Transcribe everything in the listing below exactly, except the pictures.

### Data segment
______________________________

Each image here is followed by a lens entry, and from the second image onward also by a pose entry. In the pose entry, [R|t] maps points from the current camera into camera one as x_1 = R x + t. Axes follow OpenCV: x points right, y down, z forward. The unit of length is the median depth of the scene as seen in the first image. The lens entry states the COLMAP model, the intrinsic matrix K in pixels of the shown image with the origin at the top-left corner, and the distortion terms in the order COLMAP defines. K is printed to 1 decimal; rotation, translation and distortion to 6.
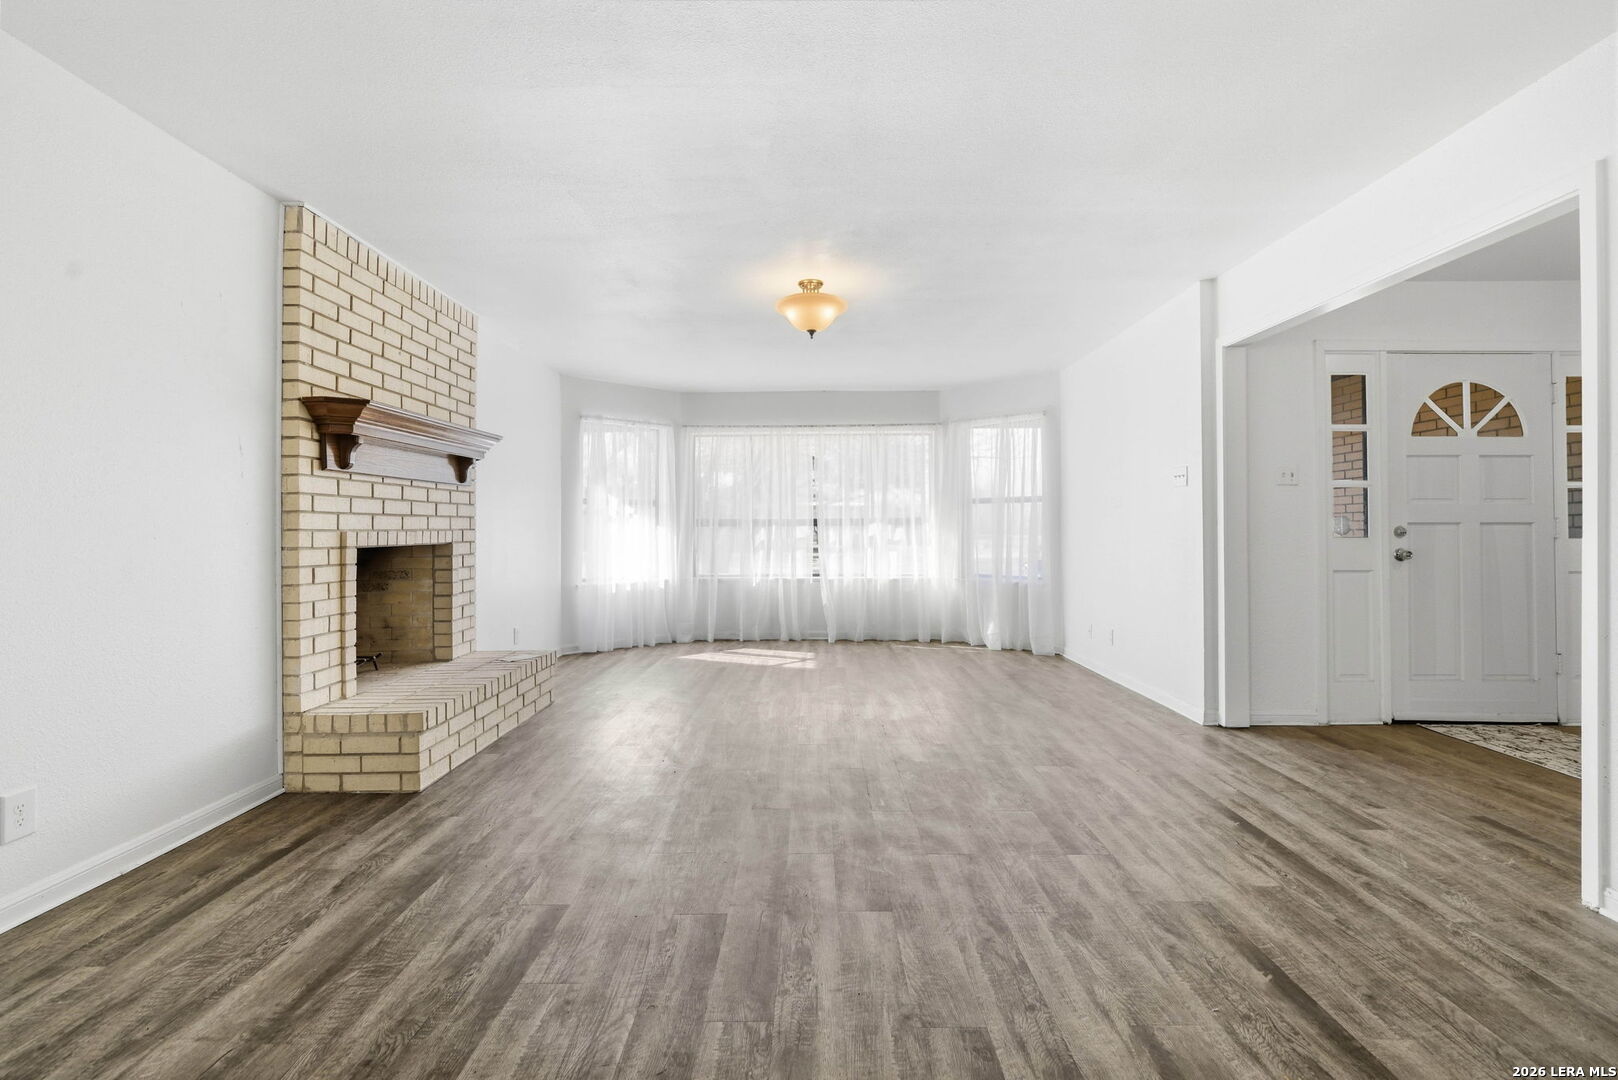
lens RADIAL K [[711.9, 0, 752.6], [0, 711.9, 515.7], [0, 0, 1]] dist [-0.004384, -0.000201]
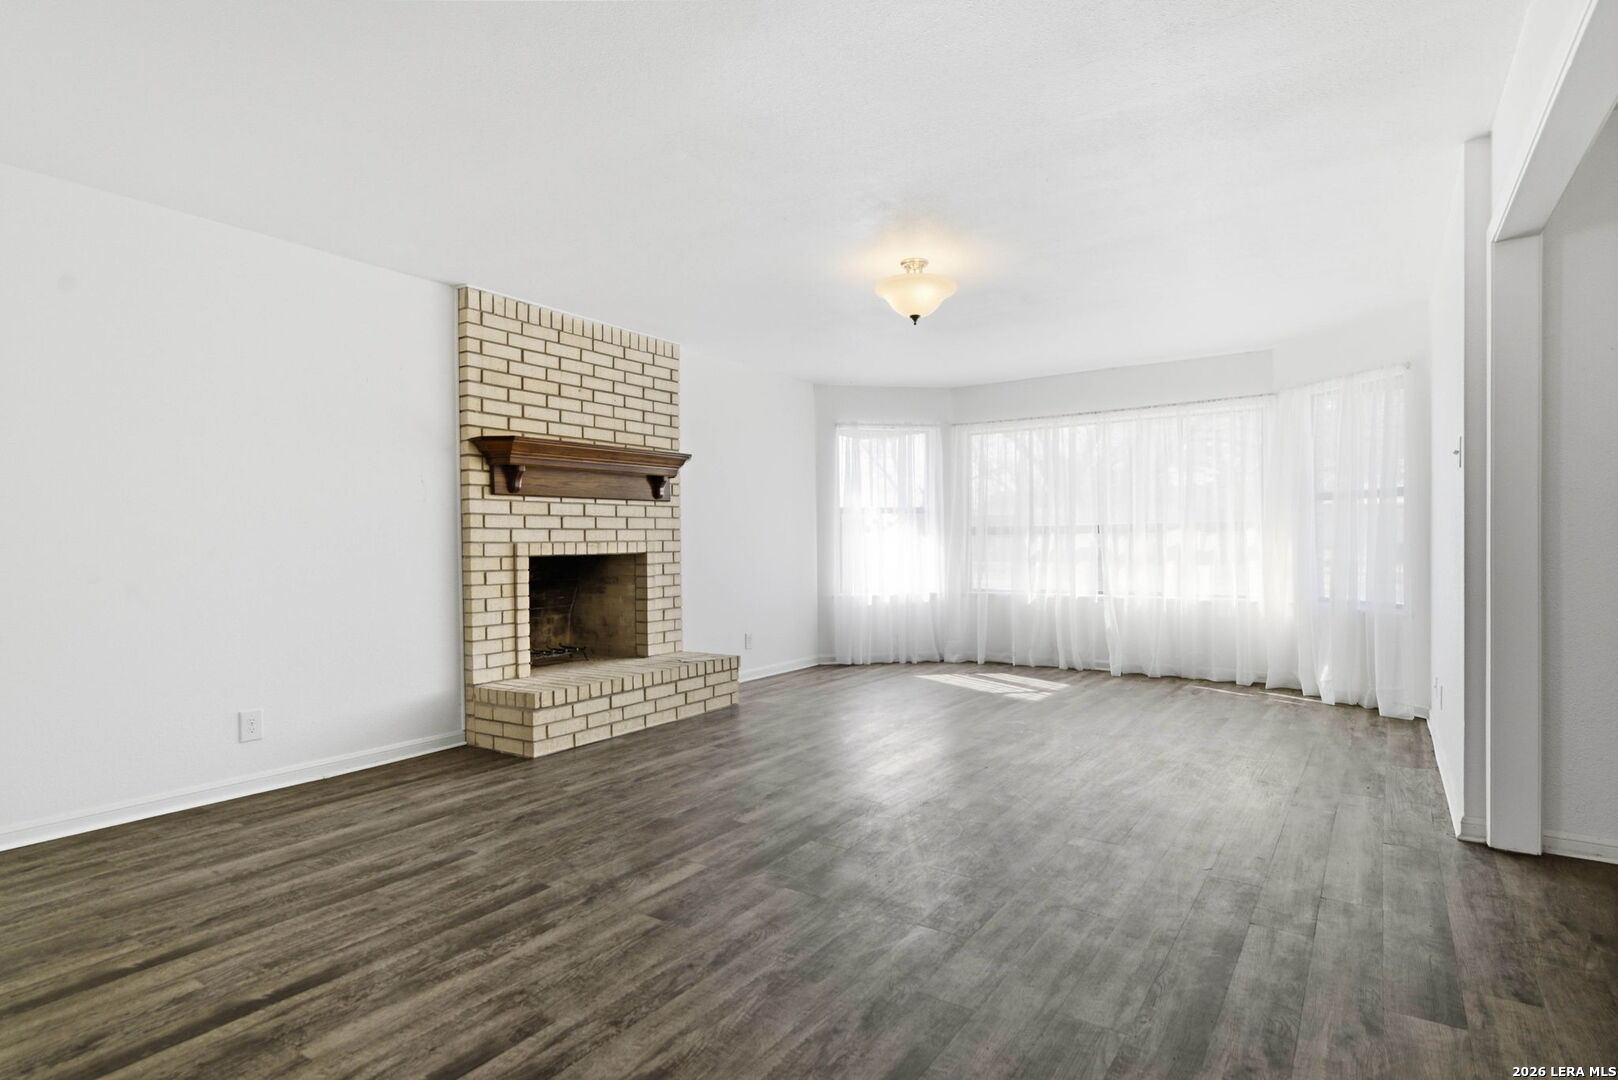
lens RADIAL K [[783.1, 0, 809.0], [0, 783.1, 540.0], [0, 0, 1]] dist [0.003552, 0.000091]
pose [[0.853113, -0.005515, -0.521696, 0.575728], [0.016694, 0.999721, 0.016732, 0.002108], [0.521458, -0.022983, 0.852967, 0.106133]]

______________________________

### Written response
Each image here is followed by a lens entry, and from the second image onward also by a pose entry. In the pose entry, [R|t] maps points from the current camera into camera one as x_1 = R x + t. Axes follow OpenCV: x points right, y down, z forward. The unit of length is the median depth of the scene as seen in the first image. The lens entry states the COLMAP model, the intrinsic matrix K in pixels of the shown image with the origin at the top-left corner, and the distortion terms in the order COLMAP defines. K is printed to 1 decimal; rotation, translation and distortion to 6.
lens RADIAL K [[711.9, 0, 752.6], [0, 711.9, 515.7], [0, 0, 1]] dist [-0.004384, -0.000201]
lens RADIAL K [[783.1, 0, 809.0], [0, 783.1, 540.0], [0, 0, 1]] dist [0.003552, 0.000091]
pose [[0.853113, -0.005515, -0.521696, 0.575728], [0.016694, 0.999721, 0.016732, 0.002108], [0.521458, -0.022983, 0.852967, 0.106133]]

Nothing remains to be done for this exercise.